5 Choice of radiological objectives and other design criteria
5.1 General
The purpose of this step is to identify all the factors which have to be considered during the dimensioning of the neutron shielding; at first the radiological objectives in terms of ambient dose and ambient dose rate limits and at second all the additional architectural, mechanical, chemical and safety objectives that the shielding has to satisfy, according to the general purpose of the nuclear plant or the operation.
The first criterion, consists of determining the maximal ambient dose equivalent and ambient dose equivalent rate at the different working areas and on the factory boundary, with respect to the radiation protection regulation concerning the exposure of workers and general public to ionizing radiation. In accordance with ICRP recommendations and according to the ALARA principle, these values should be kept as far below the regulatory limits as is reasonably achievable (see 5.4). Additional considerations for the selection of these radiological objectives are given in 5.2 to 5.4.
The second series of criteria concerns all the additional safety requirements with which the shielding shall comply with respect to the general purpose of the plant or the installation (e.g. participation to the containment wall, playing a role of gamma radiation shielding, participation to the fire compartment, need for decontamination, necessity of removable parts). In order to achieve complete implementation, all kinds of hazards or constraints such as mechanical constraints, chemical constraints, fire constraints, thermal constraints, architectural constraints, general safety constraints, shall, in addition, be considered.

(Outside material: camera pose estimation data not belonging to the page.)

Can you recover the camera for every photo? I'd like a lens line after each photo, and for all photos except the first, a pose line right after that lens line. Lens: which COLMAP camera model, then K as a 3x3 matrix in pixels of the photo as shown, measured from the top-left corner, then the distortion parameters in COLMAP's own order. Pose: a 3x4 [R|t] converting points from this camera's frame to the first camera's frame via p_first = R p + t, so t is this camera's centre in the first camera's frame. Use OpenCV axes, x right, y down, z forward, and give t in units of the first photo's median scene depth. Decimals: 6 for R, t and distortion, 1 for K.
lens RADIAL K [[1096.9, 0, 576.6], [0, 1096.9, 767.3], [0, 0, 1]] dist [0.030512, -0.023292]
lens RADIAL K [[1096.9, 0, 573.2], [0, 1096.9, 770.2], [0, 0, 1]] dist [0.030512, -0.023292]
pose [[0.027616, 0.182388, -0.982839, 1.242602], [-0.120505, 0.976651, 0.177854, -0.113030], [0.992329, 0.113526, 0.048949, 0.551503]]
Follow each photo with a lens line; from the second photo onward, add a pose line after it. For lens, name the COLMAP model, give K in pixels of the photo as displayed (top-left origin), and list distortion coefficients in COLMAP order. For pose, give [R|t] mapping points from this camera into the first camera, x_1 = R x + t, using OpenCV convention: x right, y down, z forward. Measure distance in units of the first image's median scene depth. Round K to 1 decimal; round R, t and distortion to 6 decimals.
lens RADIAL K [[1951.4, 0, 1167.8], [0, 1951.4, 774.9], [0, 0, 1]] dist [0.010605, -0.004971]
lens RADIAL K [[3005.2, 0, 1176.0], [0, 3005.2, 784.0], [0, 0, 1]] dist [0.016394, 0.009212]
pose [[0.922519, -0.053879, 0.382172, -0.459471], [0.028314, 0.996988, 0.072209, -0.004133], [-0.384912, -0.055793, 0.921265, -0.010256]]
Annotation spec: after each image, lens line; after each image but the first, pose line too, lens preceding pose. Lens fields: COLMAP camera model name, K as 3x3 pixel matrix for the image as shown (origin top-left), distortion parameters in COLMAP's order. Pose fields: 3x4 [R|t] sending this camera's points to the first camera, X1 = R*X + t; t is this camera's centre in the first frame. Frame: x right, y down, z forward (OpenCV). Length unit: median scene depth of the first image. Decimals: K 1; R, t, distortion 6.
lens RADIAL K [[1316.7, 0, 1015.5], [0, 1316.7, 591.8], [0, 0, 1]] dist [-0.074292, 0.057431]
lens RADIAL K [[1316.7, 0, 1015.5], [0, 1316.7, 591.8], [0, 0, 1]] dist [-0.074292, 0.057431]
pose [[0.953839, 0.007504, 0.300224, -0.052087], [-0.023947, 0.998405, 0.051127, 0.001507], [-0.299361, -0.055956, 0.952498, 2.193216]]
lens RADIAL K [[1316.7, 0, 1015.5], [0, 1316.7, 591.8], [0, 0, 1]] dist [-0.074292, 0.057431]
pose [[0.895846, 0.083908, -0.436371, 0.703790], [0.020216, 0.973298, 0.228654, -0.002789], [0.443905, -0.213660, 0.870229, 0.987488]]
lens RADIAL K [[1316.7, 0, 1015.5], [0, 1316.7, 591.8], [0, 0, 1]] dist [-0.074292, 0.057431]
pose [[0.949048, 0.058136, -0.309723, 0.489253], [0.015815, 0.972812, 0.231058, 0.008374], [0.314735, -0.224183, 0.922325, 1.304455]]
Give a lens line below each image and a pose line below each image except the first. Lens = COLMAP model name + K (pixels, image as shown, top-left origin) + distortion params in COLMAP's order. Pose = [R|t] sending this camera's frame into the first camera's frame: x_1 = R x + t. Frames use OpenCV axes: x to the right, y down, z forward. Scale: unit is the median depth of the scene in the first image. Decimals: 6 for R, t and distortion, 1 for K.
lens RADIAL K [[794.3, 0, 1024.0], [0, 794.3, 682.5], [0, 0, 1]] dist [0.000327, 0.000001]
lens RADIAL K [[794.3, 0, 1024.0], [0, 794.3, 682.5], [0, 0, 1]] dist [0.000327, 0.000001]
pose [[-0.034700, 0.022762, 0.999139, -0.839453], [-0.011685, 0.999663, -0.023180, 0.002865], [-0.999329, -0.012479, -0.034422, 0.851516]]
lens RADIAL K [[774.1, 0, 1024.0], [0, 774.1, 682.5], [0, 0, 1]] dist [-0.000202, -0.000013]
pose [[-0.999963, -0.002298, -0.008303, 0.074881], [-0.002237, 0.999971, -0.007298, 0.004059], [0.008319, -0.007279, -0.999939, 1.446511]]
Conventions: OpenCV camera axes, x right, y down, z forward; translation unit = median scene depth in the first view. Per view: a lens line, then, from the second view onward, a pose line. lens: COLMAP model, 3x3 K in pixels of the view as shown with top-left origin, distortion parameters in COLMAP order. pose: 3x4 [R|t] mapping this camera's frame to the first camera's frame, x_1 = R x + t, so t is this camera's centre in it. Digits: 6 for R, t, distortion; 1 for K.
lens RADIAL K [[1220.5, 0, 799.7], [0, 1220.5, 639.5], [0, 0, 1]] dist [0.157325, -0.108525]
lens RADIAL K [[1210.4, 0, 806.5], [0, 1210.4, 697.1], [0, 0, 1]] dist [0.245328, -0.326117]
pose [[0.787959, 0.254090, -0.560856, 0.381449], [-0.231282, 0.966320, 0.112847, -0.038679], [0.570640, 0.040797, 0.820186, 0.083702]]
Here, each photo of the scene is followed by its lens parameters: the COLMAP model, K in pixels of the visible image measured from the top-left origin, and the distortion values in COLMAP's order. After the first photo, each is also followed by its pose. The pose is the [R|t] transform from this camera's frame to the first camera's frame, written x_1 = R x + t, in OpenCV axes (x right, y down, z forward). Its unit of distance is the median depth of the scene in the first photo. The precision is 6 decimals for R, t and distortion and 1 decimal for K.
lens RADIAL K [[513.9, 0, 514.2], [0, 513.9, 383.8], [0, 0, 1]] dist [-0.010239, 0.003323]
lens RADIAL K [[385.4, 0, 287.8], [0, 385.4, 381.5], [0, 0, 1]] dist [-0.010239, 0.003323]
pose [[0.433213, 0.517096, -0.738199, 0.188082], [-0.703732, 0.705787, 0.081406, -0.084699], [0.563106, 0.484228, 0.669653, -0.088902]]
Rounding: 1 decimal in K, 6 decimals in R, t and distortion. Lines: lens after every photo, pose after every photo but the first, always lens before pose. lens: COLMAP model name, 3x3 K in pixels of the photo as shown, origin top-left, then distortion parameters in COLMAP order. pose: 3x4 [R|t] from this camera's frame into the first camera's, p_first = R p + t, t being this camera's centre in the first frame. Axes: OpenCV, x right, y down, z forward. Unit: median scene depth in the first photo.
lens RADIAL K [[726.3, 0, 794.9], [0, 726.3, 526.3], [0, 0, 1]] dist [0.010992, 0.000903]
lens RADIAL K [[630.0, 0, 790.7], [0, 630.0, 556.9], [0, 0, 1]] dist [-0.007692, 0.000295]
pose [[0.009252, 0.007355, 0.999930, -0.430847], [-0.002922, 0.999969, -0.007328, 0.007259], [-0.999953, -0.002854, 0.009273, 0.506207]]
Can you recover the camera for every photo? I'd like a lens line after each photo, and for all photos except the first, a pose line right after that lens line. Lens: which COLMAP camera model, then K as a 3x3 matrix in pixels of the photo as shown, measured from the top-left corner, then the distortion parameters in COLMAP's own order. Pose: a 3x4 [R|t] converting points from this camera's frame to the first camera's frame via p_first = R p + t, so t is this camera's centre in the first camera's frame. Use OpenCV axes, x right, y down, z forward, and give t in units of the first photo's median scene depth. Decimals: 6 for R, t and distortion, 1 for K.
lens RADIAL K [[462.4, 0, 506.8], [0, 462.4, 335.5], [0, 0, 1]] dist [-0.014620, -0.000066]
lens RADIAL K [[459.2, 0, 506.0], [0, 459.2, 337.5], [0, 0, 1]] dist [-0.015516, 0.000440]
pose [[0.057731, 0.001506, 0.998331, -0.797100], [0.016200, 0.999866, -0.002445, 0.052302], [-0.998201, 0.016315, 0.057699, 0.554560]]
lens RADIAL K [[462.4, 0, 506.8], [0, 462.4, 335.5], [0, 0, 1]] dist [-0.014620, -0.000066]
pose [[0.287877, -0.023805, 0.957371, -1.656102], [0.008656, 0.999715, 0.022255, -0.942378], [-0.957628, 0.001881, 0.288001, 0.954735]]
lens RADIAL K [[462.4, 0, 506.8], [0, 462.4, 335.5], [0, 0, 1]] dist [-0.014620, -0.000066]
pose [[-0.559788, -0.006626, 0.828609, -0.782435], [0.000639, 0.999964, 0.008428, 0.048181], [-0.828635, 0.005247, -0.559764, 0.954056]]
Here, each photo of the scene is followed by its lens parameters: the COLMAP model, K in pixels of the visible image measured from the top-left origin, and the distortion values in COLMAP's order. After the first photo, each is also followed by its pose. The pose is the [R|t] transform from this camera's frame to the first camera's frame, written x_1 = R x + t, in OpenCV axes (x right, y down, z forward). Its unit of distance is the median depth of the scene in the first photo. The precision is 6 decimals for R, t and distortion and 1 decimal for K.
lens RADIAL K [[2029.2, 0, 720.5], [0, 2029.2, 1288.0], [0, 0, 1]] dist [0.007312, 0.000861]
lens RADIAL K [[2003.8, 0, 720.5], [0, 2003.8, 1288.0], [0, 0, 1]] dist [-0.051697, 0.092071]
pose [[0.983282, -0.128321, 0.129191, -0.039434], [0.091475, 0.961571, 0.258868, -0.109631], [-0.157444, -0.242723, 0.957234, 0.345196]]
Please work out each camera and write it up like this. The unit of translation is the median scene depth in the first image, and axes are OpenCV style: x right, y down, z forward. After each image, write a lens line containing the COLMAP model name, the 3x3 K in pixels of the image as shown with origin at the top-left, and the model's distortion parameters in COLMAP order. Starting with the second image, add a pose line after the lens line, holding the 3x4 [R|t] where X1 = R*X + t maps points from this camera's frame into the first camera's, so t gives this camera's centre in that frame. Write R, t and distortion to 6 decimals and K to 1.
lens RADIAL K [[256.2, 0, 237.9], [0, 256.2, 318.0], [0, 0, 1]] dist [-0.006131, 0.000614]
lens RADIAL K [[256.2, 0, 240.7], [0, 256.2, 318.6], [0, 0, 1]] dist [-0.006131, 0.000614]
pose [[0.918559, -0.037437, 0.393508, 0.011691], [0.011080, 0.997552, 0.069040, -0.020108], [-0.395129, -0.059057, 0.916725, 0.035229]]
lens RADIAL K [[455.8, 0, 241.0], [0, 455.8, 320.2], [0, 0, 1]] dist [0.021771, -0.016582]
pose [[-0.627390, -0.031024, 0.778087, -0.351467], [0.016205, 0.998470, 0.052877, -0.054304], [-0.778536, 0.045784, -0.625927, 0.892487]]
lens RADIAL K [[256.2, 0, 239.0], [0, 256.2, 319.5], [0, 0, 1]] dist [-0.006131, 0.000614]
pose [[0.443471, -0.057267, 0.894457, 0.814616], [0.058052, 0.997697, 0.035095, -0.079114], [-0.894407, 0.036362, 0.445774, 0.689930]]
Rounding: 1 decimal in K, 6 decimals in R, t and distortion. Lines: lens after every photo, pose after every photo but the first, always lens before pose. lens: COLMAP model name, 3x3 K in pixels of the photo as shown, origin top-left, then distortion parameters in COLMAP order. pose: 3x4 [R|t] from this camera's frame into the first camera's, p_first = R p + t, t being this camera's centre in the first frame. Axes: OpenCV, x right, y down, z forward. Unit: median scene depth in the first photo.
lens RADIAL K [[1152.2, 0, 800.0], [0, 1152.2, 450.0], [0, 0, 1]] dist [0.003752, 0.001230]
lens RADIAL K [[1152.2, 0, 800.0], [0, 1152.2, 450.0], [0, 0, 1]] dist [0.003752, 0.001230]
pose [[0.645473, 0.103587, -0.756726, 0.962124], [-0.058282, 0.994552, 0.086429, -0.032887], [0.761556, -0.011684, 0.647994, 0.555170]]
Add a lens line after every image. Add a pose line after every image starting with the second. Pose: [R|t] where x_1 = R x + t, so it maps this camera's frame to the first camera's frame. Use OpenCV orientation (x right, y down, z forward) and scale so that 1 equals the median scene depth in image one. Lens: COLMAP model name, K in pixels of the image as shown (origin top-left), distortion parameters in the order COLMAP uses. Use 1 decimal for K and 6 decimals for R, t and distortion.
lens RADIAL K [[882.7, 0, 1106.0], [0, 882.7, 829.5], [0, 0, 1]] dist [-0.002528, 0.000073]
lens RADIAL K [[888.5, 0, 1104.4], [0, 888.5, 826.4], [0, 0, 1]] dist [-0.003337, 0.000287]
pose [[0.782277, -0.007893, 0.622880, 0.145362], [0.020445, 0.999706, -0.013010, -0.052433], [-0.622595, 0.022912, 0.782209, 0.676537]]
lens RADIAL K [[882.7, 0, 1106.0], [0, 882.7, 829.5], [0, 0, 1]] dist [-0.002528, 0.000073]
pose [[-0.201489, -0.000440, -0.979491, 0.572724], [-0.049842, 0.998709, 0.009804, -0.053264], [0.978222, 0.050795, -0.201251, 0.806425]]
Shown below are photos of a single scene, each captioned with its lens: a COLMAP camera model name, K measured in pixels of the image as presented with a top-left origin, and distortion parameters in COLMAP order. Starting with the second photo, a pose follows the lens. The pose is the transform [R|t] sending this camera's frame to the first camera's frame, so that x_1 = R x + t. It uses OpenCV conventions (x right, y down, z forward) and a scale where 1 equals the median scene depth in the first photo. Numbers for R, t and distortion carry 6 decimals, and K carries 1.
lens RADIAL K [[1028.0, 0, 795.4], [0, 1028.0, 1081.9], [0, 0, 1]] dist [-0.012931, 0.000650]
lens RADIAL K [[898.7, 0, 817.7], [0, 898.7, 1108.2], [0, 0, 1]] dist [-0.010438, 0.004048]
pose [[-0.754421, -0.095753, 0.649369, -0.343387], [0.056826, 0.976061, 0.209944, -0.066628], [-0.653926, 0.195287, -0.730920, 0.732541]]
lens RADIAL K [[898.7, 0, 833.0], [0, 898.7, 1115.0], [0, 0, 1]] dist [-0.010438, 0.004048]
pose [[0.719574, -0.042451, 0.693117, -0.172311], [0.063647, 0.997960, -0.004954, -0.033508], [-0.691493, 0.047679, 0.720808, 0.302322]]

Consequently, persons involved in shielding design should review the locally applicable radiation protection regulations and requirements as well as regulations concerning building, fire protection, factory safety or other regulations applicable at the facility or for the operation. Examples of items to be considered are discussed in 5.2.
5.2 Classification of work areas (based upon general occupancy, limited occupancy, etc. and on specific protection requirements).